Problem
When training a model using data stored in a table in Unity Catalog, the lineage to the upstream dataset(s) is tracked using mlflow.log_input
, which logs the input table with the MLflow run. However, lineage for the output table (containing predictions) is not tracked.
Cause
There is no built-in method in MLflow to log output tables, similar to mlflow.log_input
for input tables.
Solution
Save the output table as a CSV file and log it as an artifact. This way, you can indirectly track the lineage of the output table. You can use the following code.
import mlflow
from sklearn import datasets
from sklearn.ensemble import RandomForestRegressor
import pandas as pd
import tempfile
import os
# Load dataset
dataset = mlflow.data.load_delta(table_name="<your-catalog>.<your-schema>.<your-table-name>", version="0")

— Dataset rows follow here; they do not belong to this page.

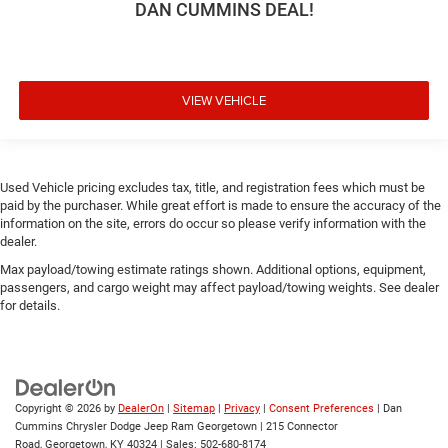
DAN CUMMINS DEAL!
VIEW VEHICLE
Used Vehicle pricing excludes tax, title, and registration fees which must be
paid by the purchaser. While great effort is made to ensure the accuracy of the
information on the site, errors do occur so please verify information with the
dealer.
Max payload/towing estimate ratings shown. Additional options, equipment,
passengers, and cargo weight may affect payload/towing weights. See dealer
for details.
Copyright © 2026
by
DealerOn
|
Sitemap
|
Privacy
|
Consent Preferences
| Dan
Cummins Chrysler Dodge Jeep Ram Georgetown
|
215 Connector
Road,
Georgetown,
KY
40324
| Sales:
502-680-8174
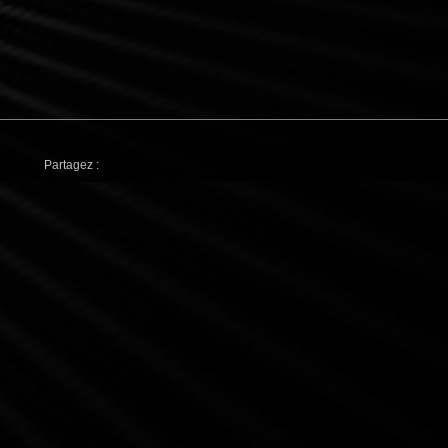
Partagez :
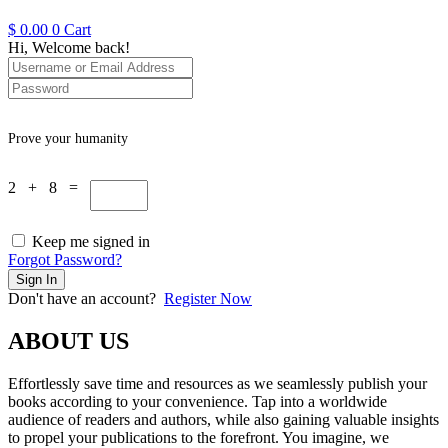
$
0.00
0
Cart
Hi, Welcome back!
Prove your humanity
2 + 8 =
Keep me signed in
Forgot Password?
Sign In
Don't have an account?
Register Now
ABOUT US
Effortlessly save time and resources as we seamlessly publish your
books according to your convenience. Tap into a worldwide
audience of readers and authors, while also gaining valuable insights
to propel your publications to the forefront. You imagine, we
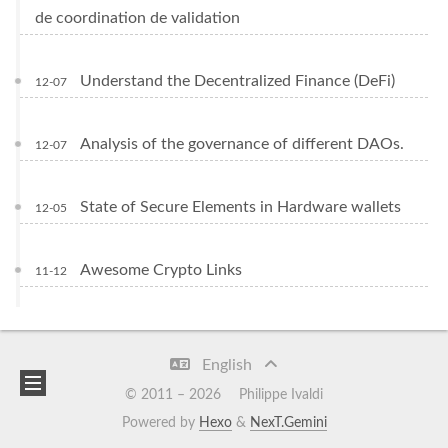
de coordination de validation
Understand the Decentralized Finance (DeFi)
12-07
Analysis of the governance of different DAOs.
12-07
State of Secure Elements in Hardware wallets
12-05
Awesome Crypto Links
11-12
English
© 2011 –
2026
Philippe Ivaldi
Powered by
Hexo
&
NexT.Gemini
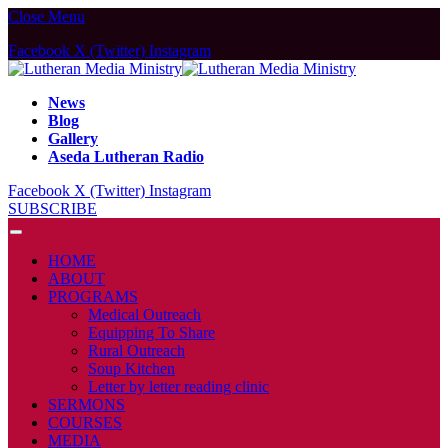
Close Menu
Facebook
X (Twitter)
Instagram
News
Blog
Gallery
Aseda Lutheran Radio
Facebook
X (Twitter)
Instagram
SUBSCRIBE
HOME
ABOUT
PROGRAMS
Medical Outreach
Equipping To Share
Rural Outreach
Soup Kitchen
Letter by letter reading clinic
SERMONS
COURSES
MEDIA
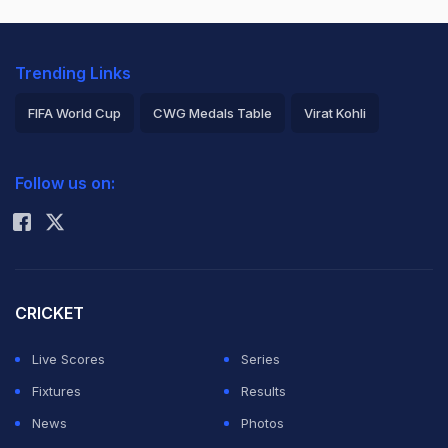
Trending Links
FIFA World Cup
CWG Medals Table
Virat Kohli
2026 Commonwealth Games Schedule
ICC Rankings
Follow us on:
Rohit Sharma
CRICKET
Live Scores
Series
Fixtures
Results
News
Photos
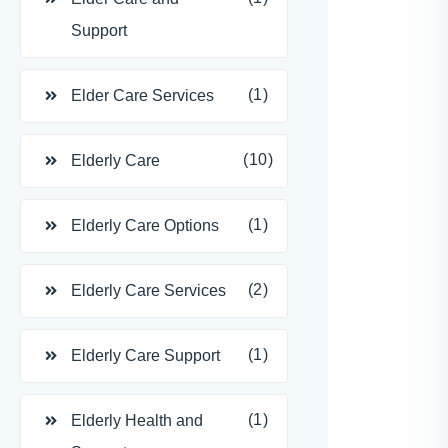
Support
(1)
Elder Care Services
(10)
Elderly Care
(1)
Elderly Care Options
(2)
Elderly Care Services
(1)
Elderly Care Support
(1)
Elderly Health and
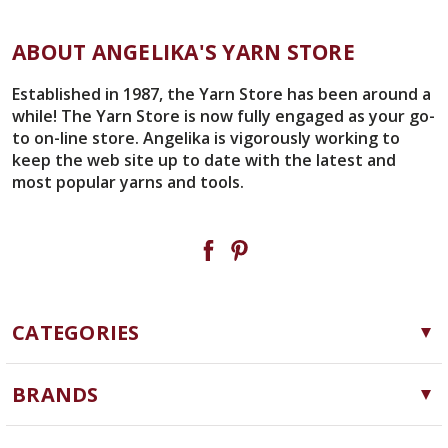
UNDEFINED
ABOUT ANGELIKA'S YARN STORE
Established in 1987, the Yarn Store has been around a
while! The Yarn Store is now fully engaged as your go-
to on-line store. Angelika is vigorously working to
keep the web site up to date with the latest and
most popular yarns and tools.
CATEGORIES
Yarn
BRANDS
Needles, Hooks and Tools
Cascade Yarns
Notions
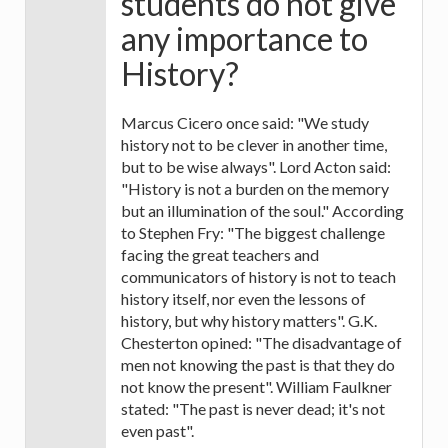
students do not give
any importance to
History?
Marcus Cicero once said: "We study
history not to be clever in another time,
but to be wise always". Lord Acton said:
"History is not a burden on the memory
but an illumination of the soul." According
to Stephen Fry: "The biggest challenge
facing the great teachers and
communicators of history is not to teach
history itself, nor even the lessons of
history, but why history matters". G.K.
Chesterton opined: "The disadvantage of
men not knowing the past is that they do
not know the present". William Faulkner
stated: "The past is never dead; it's not
even past".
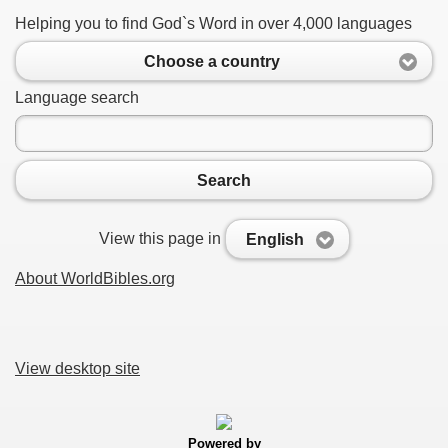
Helping you to find God`s Word in over 4,000 languages
Choose a country
Language search
Search
View this page in
English
About WorldBibles.org
View desktop site
Powered by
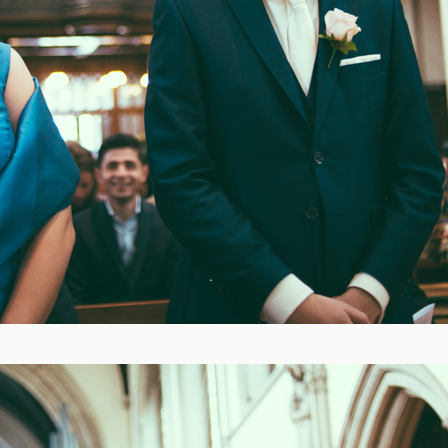
Blog
FAQ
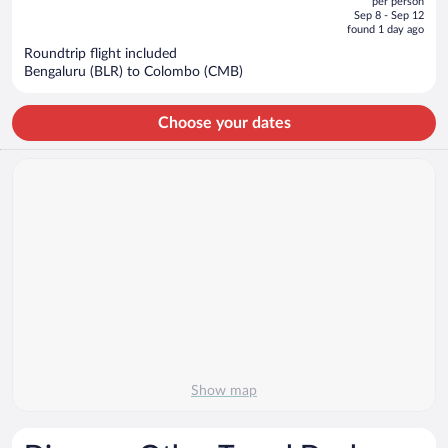
per person
price
of
Sep 8 - Sep 12
is
5
found 1 day ago
now
Roundtrip flight included
$454
Bengaluru (BLR) to Colombo (CMB)
per
person
Choose your dates
Show map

pd_df = dataset.df.toPandas()
X = pd_df.drop("species", axis=1)
y = pd_df["species"]
# Train model and log input table
with mlflow.start_run() as run:
clf = RandomForestRegressor(n_estimators=100)
clf.fit(X, y)
mlflow.log_input(dataset, "training")
# Make predictions
predictions = clf.predict(X)
pd_df["predictions"] = predictions
# Save predictions to an output table
<your-output-table-name> = "<your-catalog>.<your-schema>.<your-iris-output>"

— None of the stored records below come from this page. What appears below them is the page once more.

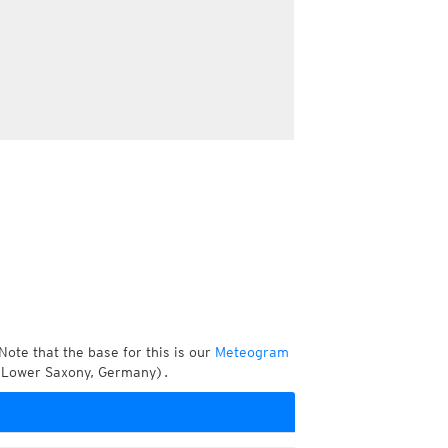
Note that the base for this is our
Meteogram
, Lower Saxony, Germany).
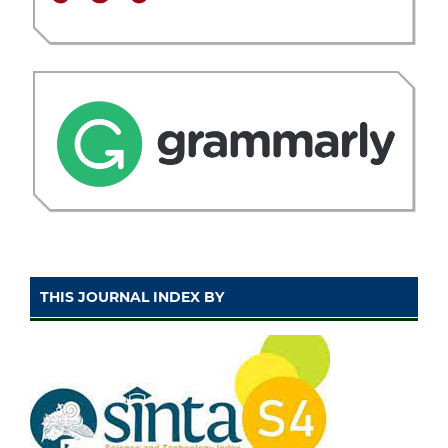
THIS JOURNAL INDEX BY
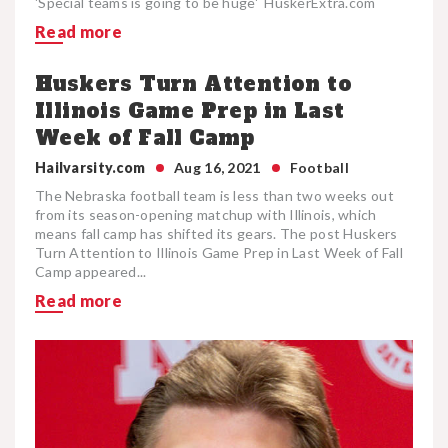
'Special teams is going to be huge' HuskerExtra.com
Read more
Huskers Turn Attention to
Illinois Game Prep in Last
Week of Fall Camp
Hailvarsity.com
Aug 16, 2021
Football
The Nebraska football team is less than two weeks out
from its season-opening matchup with Illinois, which
means fall camp has shifted its gears. The post Huskers
Turn Attention to Illinois Game Prep in Last Week of Fall
Camp appeared...
Read more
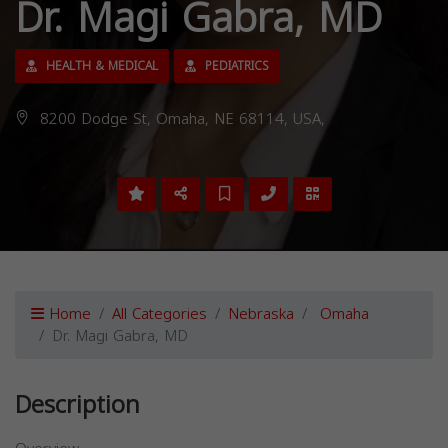
Dr. Magi Gabra, MD
HEALTH & MEDICAL
PEDIATRICS
8200 Dodge St, Omaha, NE 68114, USA,
Home
All Categories
Nebraska
Omaha
Dr. Magi Gabra, MD
Description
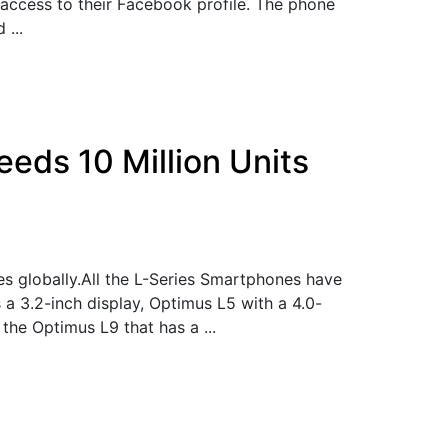
 access to their Facebook profile. The phone
 ...
eds 10 Million Units
es globally.All the L-Series Smartphones have
a 3.2-inch display, Optimus L5 with a 4.0-
the Optimus L9 that has a ...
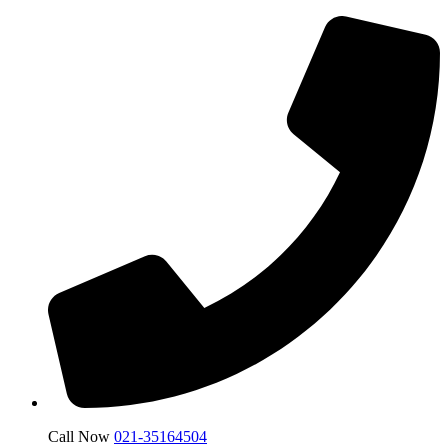
Call Now
021-35164504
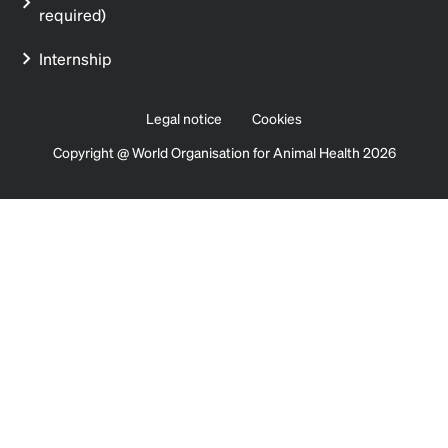
required)
Internship
Legal notice
Cookies
Copyright @ World Organisation for Animal Health 2026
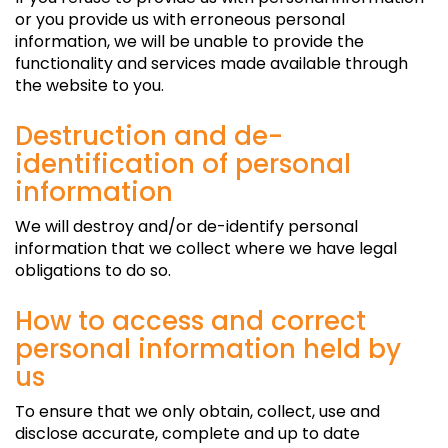
or you provide us with erroneous personal
information, we will be unable to provide the
functionality and services made available through
the website to you.
Destruction and de-
identification of personal
information
We will destroy and/or de-identify personal
information that we collect where we have legal
obligations to do so.
How to access and correct
personal information held by
us
To ensure that we only obtain, collect, use and
disclose accurate, complete and up to date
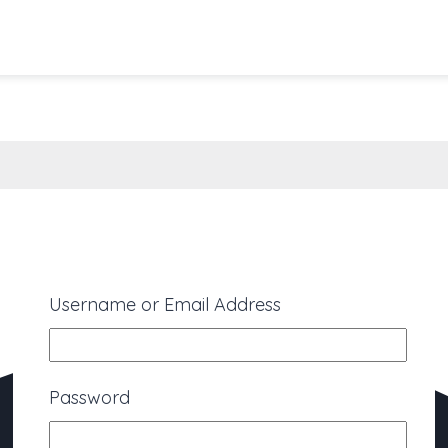
Username or Email Address
Password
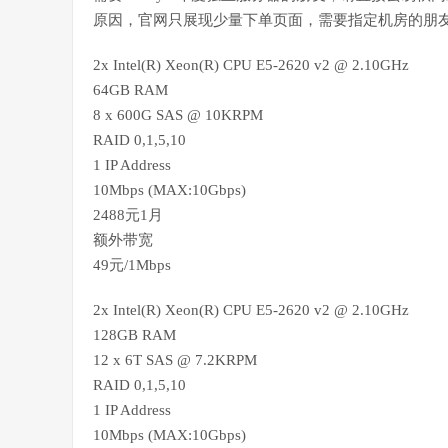
原因，官网只展现少量下单页面，需要指定机房的朋
2x Intel(R) Xeon(R) CPU E5-2620 v2 @ 2.10GHz
64GB RAM
8 x 600G SAS @ 10KRPM
RAID 0,1,5,10
1 IP Address
10Mbps (MAX:10Gbps)
2488元1月
额外带宽
49元/1Mbps
2x Intel(R) Xeon(R) CPU E5-2620 v2 @ 2.10GHz
128GB RAM
12 x 6T SAS @ 7.2KRPM
RAID 0,1,5,10
1 IP Address
10Mbps (MAX:10Gbps)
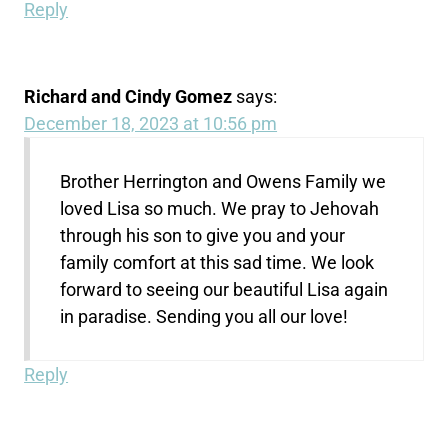
Reply
Richard and Cindy Gomez
says:
December 18, 2023 at 10:56 pm
Brother Herrington and Owens Family we
loved Lisa so much. We pray to Jehovah
through his son to give you and your
family comfort at this sad time. We look
forward to seeing our beautiful Lisa again
in paradise. Sending you all our love!
Reply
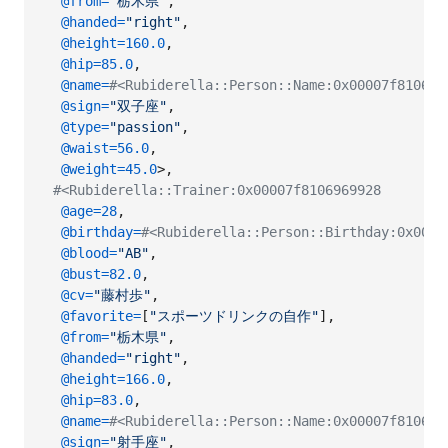
@from
=
"栃木県"
,
@handed
=
"right"
,
@height
=
160.0
,
@hip
=
85.0
,
@name
=
#<Rubiderella::Person::Name:0x00007f8106
@sign
=
"双子座"
,
@type
=
"passion"
,
@waist
=
56.0
,
@weight
=
45.0
>
,
#<Rubiderella::Trainer:0x00007f8106969928
@age
=
28
,
@birthday
=
#<Rubiderella::Person::Birthday:0x0000
@blood
=
"AB"
,
@bust
=
82.0
,
@cv
=
"藤村歩"
,
@favorite
=
[
"スポーツドリンクの自作"
]
,
@from
=
"栃木県"
,
@handed
=
"right"
,
@height
=
166.0
,
@hip
=
83.0
,
@name
=
#<Rubiderella::Person::Name:0x00007f8106
@sign
=
"射手座"
,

output_df = spark.createDataFrame(pd_df)
output_df.write.format("delta").mode("overwrite").saveAsTable(<your-output-table-name>)
# Log the output table
with tempfile.TemporaryDirectory() as tmpdir:
temp_path = os.path.join(tmpdir, "predictions.csv")
pd_df.to_csv(temp_path, index=False)
# Log the temporary file as an artifact
mlflow.log_artifact(temp_path, "output_table")
print(f"Output table {<your-output-table-name>} created successfully.")
To locate the output table, navigate to the Artifacts page of the specific MLflow run.
By following the above steps, we can ensure that the output table can be traced back to the corresponding run.